Груто поворачивает голову в сторону спортсмена. Раздувает ноздри, как огромный бык в маске енота.
– Я… голодный!
– Нет, пожалуйста! Не надо! – Крастон ускоряется и выползает в коридор.
Я отодвигаюсь, чтобы уступить Груто дорогу, но ему далеко не с первого раза удаётся
Бедный Груто. Глядя на то, как он сиротливо бродит туда-сюда, нерешительно отпихивая с дороги всякий хлам, я понимаю, что он не большой мастер игры в прятки. Значит, действовать придётся мне. Единственный путь наружу – это лестница, а я не слышал, чтобы кто-то по ней взбирался, значит, Крастон до сих пор где-то здесь. Хм.
Я подкрадываюсь к Груто и шепчу ему:
– Мы же одна команда, правда?
Пришелец из ниоткуда кивает.
– Вот и отлично. Значит, так: я сейчас спрячусь под лестницей. А ты оставайся тут и погромыхай чем-нибудь, чтобы он не догадался о моём манёвре. Понял? Ну, погнали.
Я тихо подбираюсь к лестнице, нахожу себе тёмный уголок и машу рукой Груто, чтобы тот действовал по плану.
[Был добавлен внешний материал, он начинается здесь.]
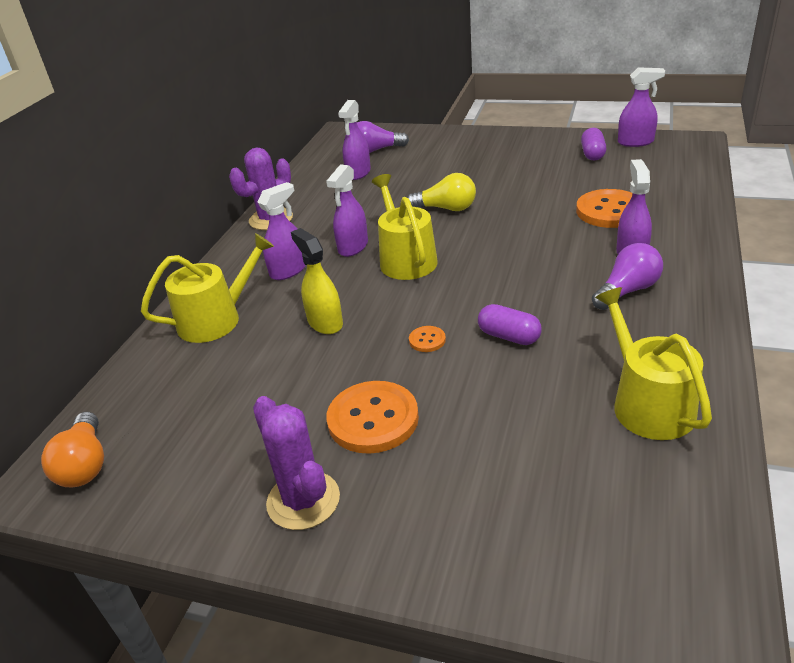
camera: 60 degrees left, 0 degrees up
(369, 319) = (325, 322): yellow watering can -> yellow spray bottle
– Где же этот человек? Я голодный!
Как я и предполагал, из-под коробок выбирается Крастон и крадётся к лестнице.
Я преграждаю ему путь:
– Далеко собрался?
Он бухается на колени и умоляет, как последний не знаю кто:
– Не отдавай меня этому чудищу!
Мне почти жаль его.
– Эх. Ты обещаешь никогда больше не играть в боулинг?
Даже если он скажет «да», нет причин ему верить. Но если что-то и может заставить садиста пересмотреть свою жизненную стратегию, то это превращение жертвы в злющего голодного монстра. Так что я и вправду готов помиловать Крастона, но тут он всё портит.
– Я… я возьму белок вместо щенков! Клянусь!
– Груто, он здесь! Сюда!
– Не-е-ет!
Не успеваю я и глазом моргнуть, как Крастон оказывается в животе у Груто. Мне по нраву этот громила, но, увы, я не могу не задаться вопросом: что, если от Визерса было не больше проку, чем от китайской еды, и через час Груто снова проголодается? По справедливости, я должен достать пушку и ввергнуть его в небытие прямо здесь и сейчас. Но когда он кидает на меня взгляд, полный признательности, я почти различаю в его облике былые щенячьи черты. Если он будет хорошо себя вести, может, я смогу убедить Щ.И.Т., чтобы они взяли его на изучение?
Правда, сначала надо во всём убедиться.
– Груто, давай поднимемся наверх и потолкуем, хорошо?
Потолок в гостиной выше, чем в подвале. Комната освещена солнцем. Груто ухитряется втиснуться в большое кресло, не ударившись ни обо что головой. Я ставлю рядом стул, сажусь и смотрю на монстра.
– Мы не такие уж и разные, правда, приятель? Ты срываешься с цепи из-за генетически запрограммированной агрессии. Я люблю убивать, но не люблю причинять бессмысленную боль. Ну, почти никому. Нас называют монстрами, но настоящие монстры – это садисты вроде того, кого ты только что проглотил. Ой, дружище… – я указываю ему на зубы. – У тебя тут застрял кусочек Крастона.